> _Supplied passage_
'''
Editorial opinion

Misconceptions About Insurance

by Carole E. Scott


Carole E. Scott is a Professor of Economics at West Georgia College and Editor of Business Quest.

Many years ago I watched as Newt Gingrich's opponent in a Congressional campaign jumped on him like the proverbial duck on a June bug when he said that Social Security needed to be changed. Like other politicians until quite recently, Newt quickly backtracked.

Politicians in both parties today dare to propose changing Social Security because the public has been educated about its nature and the impact on it of future demographic changes. Unfortunately, what the public has been told is not true. They have been told that what's wrong with Social Security is that, unlike real insurance, it is an income transfer program. The truth is that real insurance is an income transfer program. What is really wrong with Social Security is that it is a Ponzi scheme.
'''
> _Data provided_
'''
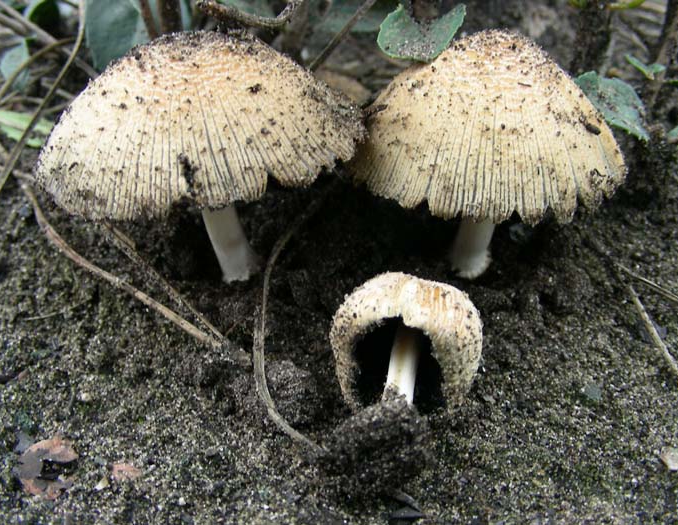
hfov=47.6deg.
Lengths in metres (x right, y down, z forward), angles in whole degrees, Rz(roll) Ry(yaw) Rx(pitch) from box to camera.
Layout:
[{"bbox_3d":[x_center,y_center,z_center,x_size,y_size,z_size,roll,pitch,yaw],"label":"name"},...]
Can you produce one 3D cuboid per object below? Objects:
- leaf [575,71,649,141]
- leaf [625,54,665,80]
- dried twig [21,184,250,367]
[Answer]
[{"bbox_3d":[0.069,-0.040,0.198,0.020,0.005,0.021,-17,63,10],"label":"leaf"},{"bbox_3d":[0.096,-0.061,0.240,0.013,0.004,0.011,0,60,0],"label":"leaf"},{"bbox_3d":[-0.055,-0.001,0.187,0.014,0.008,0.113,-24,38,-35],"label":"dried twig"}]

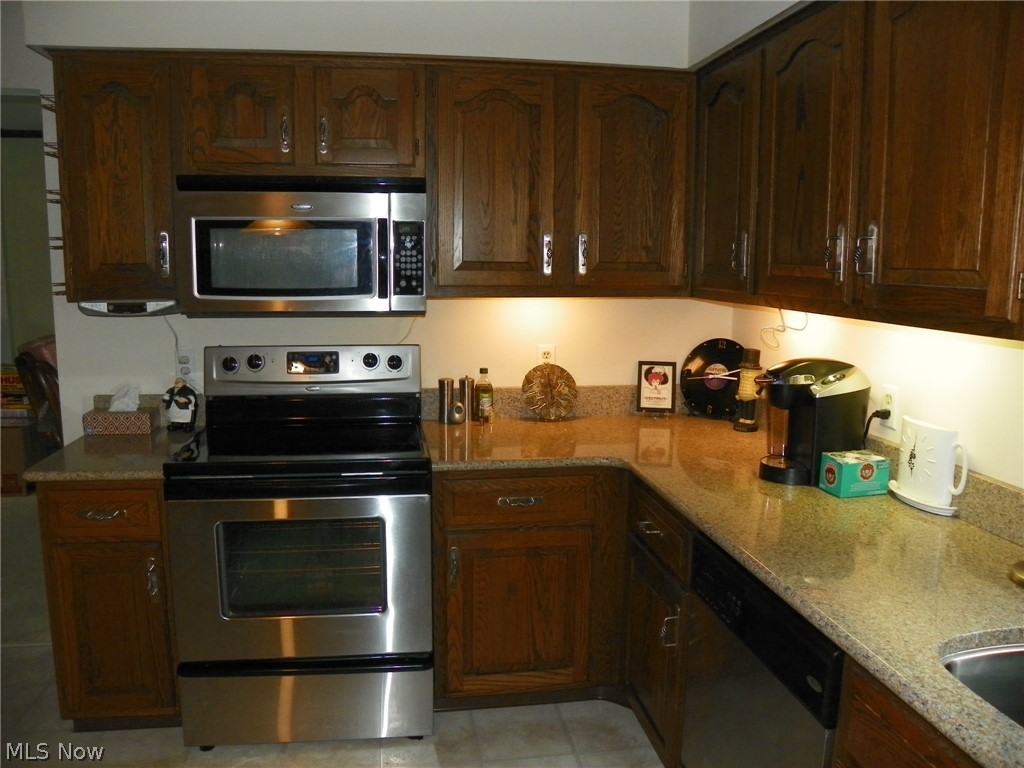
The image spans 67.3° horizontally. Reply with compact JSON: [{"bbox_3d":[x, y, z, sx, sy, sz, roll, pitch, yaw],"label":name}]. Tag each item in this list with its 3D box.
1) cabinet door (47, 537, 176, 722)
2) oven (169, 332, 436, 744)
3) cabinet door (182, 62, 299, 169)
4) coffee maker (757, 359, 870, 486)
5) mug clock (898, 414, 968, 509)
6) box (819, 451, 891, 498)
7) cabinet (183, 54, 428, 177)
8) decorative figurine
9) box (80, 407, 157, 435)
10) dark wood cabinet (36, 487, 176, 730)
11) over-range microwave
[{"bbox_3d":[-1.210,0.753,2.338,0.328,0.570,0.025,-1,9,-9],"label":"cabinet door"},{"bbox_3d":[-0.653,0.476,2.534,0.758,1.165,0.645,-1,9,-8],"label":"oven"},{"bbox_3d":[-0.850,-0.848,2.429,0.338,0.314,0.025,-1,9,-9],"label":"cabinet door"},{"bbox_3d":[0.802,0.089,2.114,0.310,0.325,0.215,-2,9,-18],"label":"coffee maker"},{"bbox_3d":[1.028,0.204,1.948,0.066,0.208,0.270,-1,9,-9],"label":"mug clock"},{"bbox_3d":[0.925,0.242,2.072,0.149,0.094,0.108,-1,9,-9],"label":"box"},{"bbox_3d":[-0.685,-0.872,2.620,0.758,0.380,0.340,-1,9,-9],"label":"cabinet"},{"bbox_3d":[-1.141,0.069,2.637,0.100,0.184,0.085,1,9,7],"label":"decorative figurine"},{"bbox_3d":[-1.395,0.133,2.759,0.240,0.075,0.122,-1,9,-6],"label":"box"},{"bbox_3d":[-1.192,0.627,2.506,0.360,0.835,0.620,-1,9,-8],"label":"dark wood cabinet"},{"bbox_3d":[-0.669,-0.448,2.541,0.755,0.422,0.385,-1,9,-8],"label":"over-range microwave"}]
'''
> _Instructions_
1) Condense the insurance editorial's paragraph that begins "Politicians in both parties today" into a short bulleted list that keeps its main points.
2) Carry the insurance editorial forward from its last sentence.
The lines have nothing to do with the insurance editorial.

> _Exercise answers_
1)
- Politicians of both parties now dare to propose changing Social Security, because the public has been educated about its nature and about how future demographic changes will affect it.
- The public has been told that Social Security's flaw is that, unlike real insurance, it is an income transfer program.
- That claim is false: real insurance is also an income transfer program.
- Social Security's real flaw is that it is a Ponzi scheme.

2)
The Mechanics Of A Ponzi Scheme

Like weeds in your lawn, Ponzi schemes are constantly springing up. I had not been teaching long when some of my students asked me what I thought of an investment that I suspected was a Ponzi scheme. They had seen an advertisement on television by a company which promised to pay people who bought their "thrift notes" an above average rate of return. Supposedly their money would be invested in second mortgages.

For awhile investors earned an above average yield, but their earnings didn't come from interest earned on second mortgages. Instead, it came from the money collected from people who "invested" after they did. Ponzi schemes inevitably collapse, because they can continue only so long as new investors outnumber existing investors. (The more rapidly a Ponzi scheme promises to return its customer's money and then some, the more quickly it will collapse, because the virtually fixed number of potential customers will be "used" up faster.)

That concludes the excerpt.